Pull the text from every item below, reproducing each line word for word, and leave the pictures out of your answer.

** Opening Exercise inputs block **

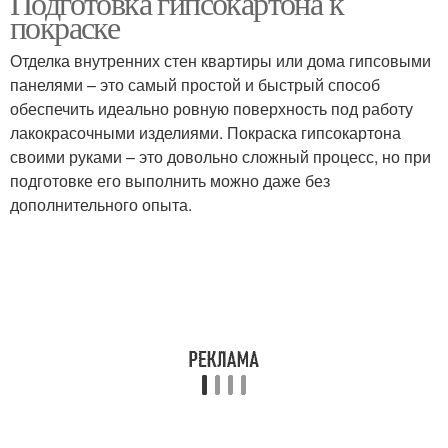
Подготовка гипсокартона к
покраске
Отделка внутренних стен квартиры или дома гипсовыми
панелями – это самый простой и быстрый способ
обеспечить идеально ровную поверхность под работу
лакокрасочными изделиями. Покраска гипсокартона
своими руками – это довольно сложный процесс, но при
подготовке его выполнить можно даже без
дополнительного опыта.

** Closing Exercise inputs block **

Answer ▸
Подготовка гипсокартона к
покраске
Отделка внутренних стен квартиры или дома гипсовыми
панелями – это самый простой и быстрый способ
обеспечить идеально ровную поверхность под работу
лакокрасочными изделиями. Покраска гипсокартона
своими руками – это довольно сложный процесс, но при
подготовке его выполнить можно даже без
дополнительного опыта.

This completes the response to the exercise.